## TASK STATEMENT
Update the rows below by changing every occurrence of "Lenovo" to "Acer" and leaving all other text untouched.

────────────────────

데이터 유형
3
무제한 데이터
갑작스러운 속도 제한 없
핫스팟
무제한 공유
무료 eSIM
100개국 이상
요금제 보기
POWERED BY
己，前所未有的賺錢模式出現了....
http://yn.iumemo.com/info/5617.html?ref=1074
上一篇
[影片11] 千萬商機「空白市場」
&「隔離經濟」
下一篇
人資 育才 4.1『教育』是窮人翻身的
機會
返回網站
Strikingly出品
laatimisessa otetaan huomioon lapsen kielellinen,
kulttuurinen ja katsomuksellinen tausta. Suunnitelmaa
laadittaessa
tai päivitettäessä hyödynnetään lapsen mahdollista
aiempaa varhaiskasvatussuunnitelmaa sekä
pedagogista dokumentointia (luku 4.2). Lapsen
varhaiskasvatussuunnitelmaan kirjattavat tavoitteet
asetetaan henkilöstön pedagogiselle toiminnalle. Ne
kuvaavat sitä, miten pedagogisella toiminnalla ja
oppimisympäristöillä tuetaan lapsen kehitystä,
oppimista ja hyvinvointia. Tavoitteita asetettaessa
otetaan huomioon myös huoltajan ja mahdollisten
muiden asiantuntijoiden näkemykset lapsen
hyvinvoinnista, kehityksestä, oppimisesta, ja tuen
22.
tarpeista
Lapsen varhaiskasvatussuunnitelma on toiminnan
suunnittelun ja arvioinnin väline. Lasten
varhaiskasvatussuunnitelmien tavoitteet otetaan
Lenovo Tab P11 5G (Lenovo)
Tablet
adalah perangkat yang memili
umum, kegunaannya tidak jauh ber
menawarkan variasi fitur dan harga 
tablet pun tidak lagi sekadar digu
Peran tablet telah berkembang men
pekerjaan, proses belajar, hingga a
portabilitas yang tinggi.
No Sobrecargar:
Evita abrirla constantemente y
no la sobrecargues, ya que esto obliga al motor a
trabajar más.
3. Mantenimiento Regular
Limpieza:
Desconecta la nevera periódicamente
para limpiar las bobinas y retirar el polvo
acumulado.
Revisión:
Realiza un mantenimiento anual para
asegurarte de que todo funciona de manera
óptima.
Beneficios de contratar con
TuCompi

────────────────────

## RESPONSE TO THE EXERCISE
데이터 유형
3
무제한 데이터
갑작스러운 속도 제한 없
핫스팟
무제한 공유
무료 eSIM
100개국 이상
요금제 보기
POWERED BY
己，前所未有的賺錢模式出現了....
http://yn.iumemo.com/info/5617.html?ref=1074
上一篇
[影片11] 千萬商機「空白市場」
&「隔離經濟」
下一篇
人資 育才 4.1『教育』是窮人翻身的
機會
返回網站
Strikingly出品
laatimisessa otetaan huomioon lapsen kielellinen,
kulttuurinen ja katsomuksellinen tausta. Suunnitelmaa
laadittaessa
tai päivitettäessä hyödynnetään lapsen mahdollista
aiempaa varhaiskasvatussuunnitelmaa sekä
pedagogista dokumentointia (luku 4.2). Lapsen
varhaiskasvatussuunnitelmaan kirjattavat tavoitteet
asetetaan henkilöstön pedagogiselle toiminnalle. Ne
kuvaavat sitä, miten pedagogisella toiminnalla ja
oppimisympäristöillä tuetaan lapsen kehitystä,
oppimista ja hyvinvointia. Tavoitteita asetettaessa
otetaan huomioon myös huoltajan ja mahdollisten
muiden asiantuntijoiden näkemykset lapsen
hyvinvoinnista, kehityksestä, oppimisesta, ja tuen
22.
tarpeista
Lapsen varhaiskasvatussuunnitelma on toiminnan
suunnittelun ja arvioinnin väline. Lasten
varhaiskasvatussuunnitelmien tavoitteet otetaan
Acer Tab P11 5G (Acer)
Tablet
adalah perangkat yang memili
umum, kegunaannya tidak jauh ber
menawarkan variasi fitur dan harga 
tablet pun tidak lagi sekadar digu
Peran tablet telah berkembang men
pekerjaan, proses belajar, hingga a
portabilitas yang tinggi.
No Sobrecargar:
Evita abrirla constantemente y
no la sobrecargues, ya que esto obliga al motor a
trabajar más.
3. Mantenimiento Regular
Limpieza:
Desconecta la nevera periódicamente
para limpiar las bobinas y retirar el polvo
acumulado.
Revisión:
Realiza un mantenimiento anual para
asegurarte de que todo funciona de manera
óptima.
Beneficios de contratar con
TuCompi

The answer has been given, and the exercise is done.